*** Block opens ***

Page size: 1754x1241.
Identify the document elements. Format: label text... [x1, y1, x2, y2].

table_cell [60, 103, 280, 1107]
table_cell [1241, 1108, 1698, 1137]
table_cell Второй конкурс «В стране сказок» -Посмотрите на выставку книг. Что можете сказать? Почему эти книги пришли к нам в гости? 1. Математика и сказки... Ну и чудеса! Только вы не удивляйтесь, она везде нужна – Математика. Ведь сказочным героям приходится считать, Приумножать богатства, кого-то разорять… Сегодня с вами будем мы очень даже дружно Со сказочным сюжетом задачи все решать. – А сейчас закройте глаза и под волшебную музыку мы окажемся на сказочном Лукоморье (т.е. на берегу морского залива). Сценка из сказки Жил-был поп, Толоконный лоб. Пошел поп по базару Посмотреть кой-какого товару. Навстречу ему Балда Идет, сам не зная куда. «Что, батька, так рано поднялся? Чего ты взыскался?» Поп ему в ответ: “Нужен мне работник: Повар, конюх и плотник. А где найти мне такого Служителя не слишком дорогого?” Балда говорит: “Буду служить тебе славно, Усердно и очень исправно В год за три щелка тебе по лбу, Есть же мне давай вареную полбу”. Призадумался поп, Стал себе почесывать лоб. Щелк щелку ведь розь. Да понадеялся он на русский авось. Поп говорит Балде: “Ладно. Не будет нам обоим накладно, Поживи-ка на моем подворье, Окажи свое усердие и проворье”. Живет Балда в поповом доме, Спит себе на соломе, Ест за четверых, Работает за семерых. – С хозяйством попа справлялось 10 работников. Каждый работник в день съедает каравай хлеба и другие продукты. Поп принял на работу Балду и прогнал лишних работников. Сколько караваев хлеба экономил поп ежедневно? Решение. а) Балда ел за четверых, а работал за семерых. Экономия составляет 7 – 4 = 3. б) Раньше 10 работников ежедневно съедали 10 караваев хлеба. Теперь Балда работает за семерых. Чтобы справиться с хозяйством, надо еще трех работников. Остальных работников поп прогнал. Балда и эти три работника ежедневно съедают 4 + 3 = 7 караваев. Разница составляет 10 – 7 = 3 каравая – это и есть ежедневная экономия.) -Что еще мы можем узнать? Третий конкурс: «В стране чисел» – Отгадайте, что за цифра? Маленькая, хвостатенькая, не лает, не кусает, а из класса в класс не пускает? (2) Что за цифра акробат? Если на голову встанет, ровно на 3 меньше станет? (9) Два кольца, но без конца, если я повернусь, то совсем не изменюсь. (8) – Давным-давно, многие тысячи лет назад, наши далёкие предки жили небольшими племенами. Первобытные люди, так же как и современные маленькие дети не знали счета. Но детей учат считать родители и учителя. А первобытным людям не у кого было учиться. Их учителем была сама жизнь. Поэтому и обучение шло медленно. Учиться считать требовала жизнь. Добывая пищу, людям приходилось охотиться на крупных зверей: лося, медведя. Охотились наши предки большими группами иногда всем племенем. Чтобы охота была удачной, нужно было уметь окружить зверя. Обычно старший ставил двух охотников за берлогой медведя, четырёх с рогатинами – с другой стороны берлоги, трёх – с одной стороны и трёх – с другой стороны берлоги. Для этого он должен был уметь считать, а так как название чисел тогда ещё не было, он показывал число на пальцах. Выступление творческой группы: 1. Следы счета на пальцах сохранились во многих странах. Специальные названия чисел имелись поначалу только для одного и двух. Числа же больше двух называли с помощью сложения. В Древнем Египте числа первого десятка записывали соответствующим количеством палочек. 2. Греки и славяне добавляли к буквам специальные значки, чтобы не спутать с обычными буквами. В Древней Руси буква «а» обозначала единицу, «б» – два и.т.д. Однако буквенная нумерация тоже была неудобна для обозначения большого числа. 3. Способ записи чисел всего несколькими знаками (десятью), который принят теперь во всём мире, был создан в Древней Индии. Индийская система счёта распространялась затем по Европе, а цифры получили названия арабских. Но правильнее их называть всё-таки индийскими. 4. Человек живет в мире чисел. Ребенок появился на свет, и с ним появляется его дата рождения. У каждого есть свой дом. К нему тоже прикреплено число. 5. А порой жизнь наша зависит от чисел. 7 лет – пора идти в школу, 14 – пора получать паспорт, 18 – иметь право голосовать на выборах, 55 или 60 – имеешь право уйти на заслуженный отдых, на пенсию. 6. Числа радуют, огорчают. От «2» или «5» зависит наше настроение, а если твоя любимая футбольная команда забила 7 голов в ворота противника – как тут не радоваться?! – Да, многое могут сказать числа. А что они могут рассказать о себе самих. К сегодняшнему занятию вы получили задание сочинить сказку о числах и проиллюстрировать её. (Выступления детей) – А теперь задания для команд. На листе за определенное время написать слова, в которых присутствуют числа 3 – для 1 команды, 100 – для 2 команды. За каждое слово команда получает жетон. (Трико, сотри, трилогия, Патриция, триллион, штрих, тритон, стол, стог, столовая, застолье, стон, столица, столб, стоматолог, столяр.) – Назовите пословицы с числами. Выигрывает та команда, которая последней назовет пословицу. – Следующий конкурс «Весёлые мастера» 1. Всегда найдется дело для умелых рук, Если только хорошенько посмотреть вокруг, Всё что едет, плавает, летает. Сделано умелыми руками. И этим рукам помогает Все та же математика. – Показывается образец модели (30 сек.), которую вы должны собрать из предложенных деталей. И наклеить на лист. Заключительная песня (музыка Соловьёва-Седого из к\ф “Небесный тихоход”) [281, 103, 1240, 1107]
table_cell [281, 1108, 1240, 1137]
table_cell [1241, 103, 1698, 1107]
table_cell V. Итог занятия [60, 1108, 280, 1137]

*** Block closes ***

The problem.
Set down only the lines above that fall between the line holding "Identify the document" and the line holding "table_cell [60, 103, 280, 1107]", inclusive, keeping each exact.

Answer space.
Identify the document elements. Format: label text... [x1, y1, x2, y2].

table_cell [60, 103, 280, 1107]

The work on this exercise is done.